What skills are you looking to reinforce/acquire in the future?

Particularly with me, it would be in the technological world, which is a key part of Operational Resilience and will become more so in the future. As a BC practitioner, I often find myself at loggerheads with IT departments due to the jargon they use that is unfamiliar to me. My approach so far has been to ask technology specialists to use layman’s terms for concepts that are new to me. In doing so, we meet each other halfway with technology terminology and Operational Resilience terminology. My objective is to understand what the impacts of the technology disruptions are on my business and where the risks lay, in order for me to cross that bridge between IT and business.

How important is it to share experience and knowledge with other BC practitioners, as well as with those just entering the industry?
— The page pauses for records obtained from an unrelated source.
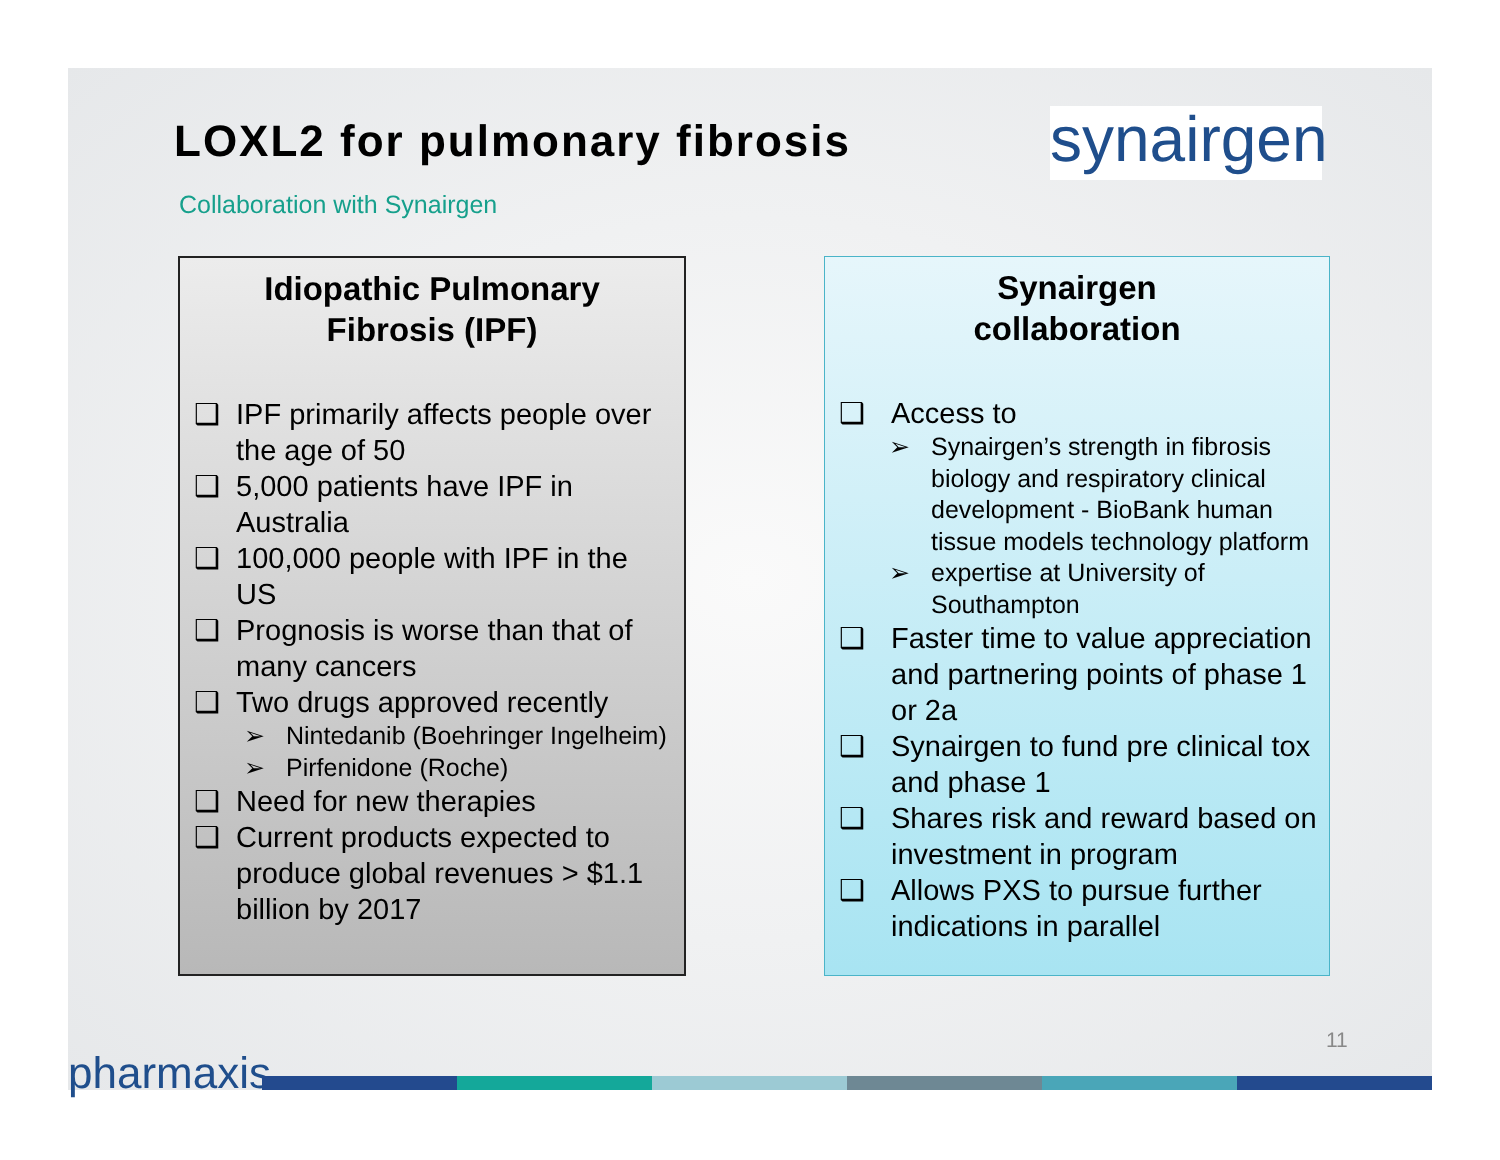LOXL2 for pulmonary fibrosis
synairgen
Collaboration with Synairgen
Idiopathic Pulmonary
Fibrosis (IPF)
❑ IPF primarily affects people over the age of 50
❑ 5,000 patients have IPF in Australia
❑ 100,000 people with IPF in the US
❑ Prognosis is worse than that of many cancers
❑ Two drugs approved recently
➢ Nintedanib (Boehringer Ingelheim)
➢ Pirfenidone (Roche)
❑ Need for new therapies
❑ Current products expected to produce global revenues > $1.1 billion by 2017
Synairgen
collaboration
❑ Access to
➢ Synairgen’s strength in fibrosis biology and respiratory clinical development - BioBank human tissue models technology platform
➢ expertise at University of Southampton
❑ Faster time to value appreciation and partnering points of phase 1 or 2a
❑ Synairgen to fund pre clinical tox and phase 1
❑ Shares risk and reward based on investment in program
❑ Allows PXS to pursue further indications in parallel
11
pharmaxis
In an environment where the world is changing so much, I think knowledge sharing is important between BC practitioners because there is no one-size-fits-all solution for different organizations and every practitioner has different experience. Flexibility and agility are required to ensure that newcomers into the industry are kitted with the adequate knowledge to make a difference in their organizations early on.

As SMEs, we also need to be able to guide business by sharing knowledge with staff, through forums, awareness programmes and training. The objective is to embed thinking and highlight the role of each staff member in the process in order to bring the realization that BC starts with each one of us and is not only something that gets done by a practitioner.

What are the most effective ways to share knowledge?

I have found that regular forums, collaborations, and mentorships with like-minded professionals are the best platforms for sharing knowledge and exchanging experiences. It is through sharing that we learn and grow.

What can young professionals do to prepare themselves when joining this field from a different industry? What are organizations looking for from young professionals joining this field?

Irrespective of industry, the discipline is a constant. Joining a specialized institute, such as the BCI, is a recommended first step. This will allow a professional new to the field to get exposure to the methodology and best practices. Young professionals can also qualify themselves through various courses and certifications that the BCI has to offer. Organizations typically look for practitioners with experience and a wide range of skills, including the identification of current risks and emerging risks that potentially could lead to business disruption. Organizations also look for practitioners that can collaborate and create partnerships within their business, as well as team players that understand the business and can practically apply the principles of Operational Resilience.

How can BC practitioners prepare to take the next step or advance in their BC/resilience career?

Through education, which includes obtaining formal accreditation through the BCI, then practice, practice, practice. Practical experience brings the most value. It bridges the difference between theory and the practicalities in the workplace. BC practitioners should get involved in the broader risk management disciplines. One should reach out and start to understand how these disciplines are interconnected and interdependent, be it IT, Enterprise Risk Management, physical security, occupational health and safety, etc. It is only when practitioners understand and have meaningful contributions to these functions that growth and advancement is ensured.

Is there anything else you wish to share about your experience as a BC practitioner?

It’s been a rollercoaster. One of the things I always tell people is that being a BC practitioner is not about sitting at your desk, it’s about building networks and collaborating with other SMEs. The reward lies in the successful execution of what has been planned for, for example the pandemic has seen much learning, but also much success.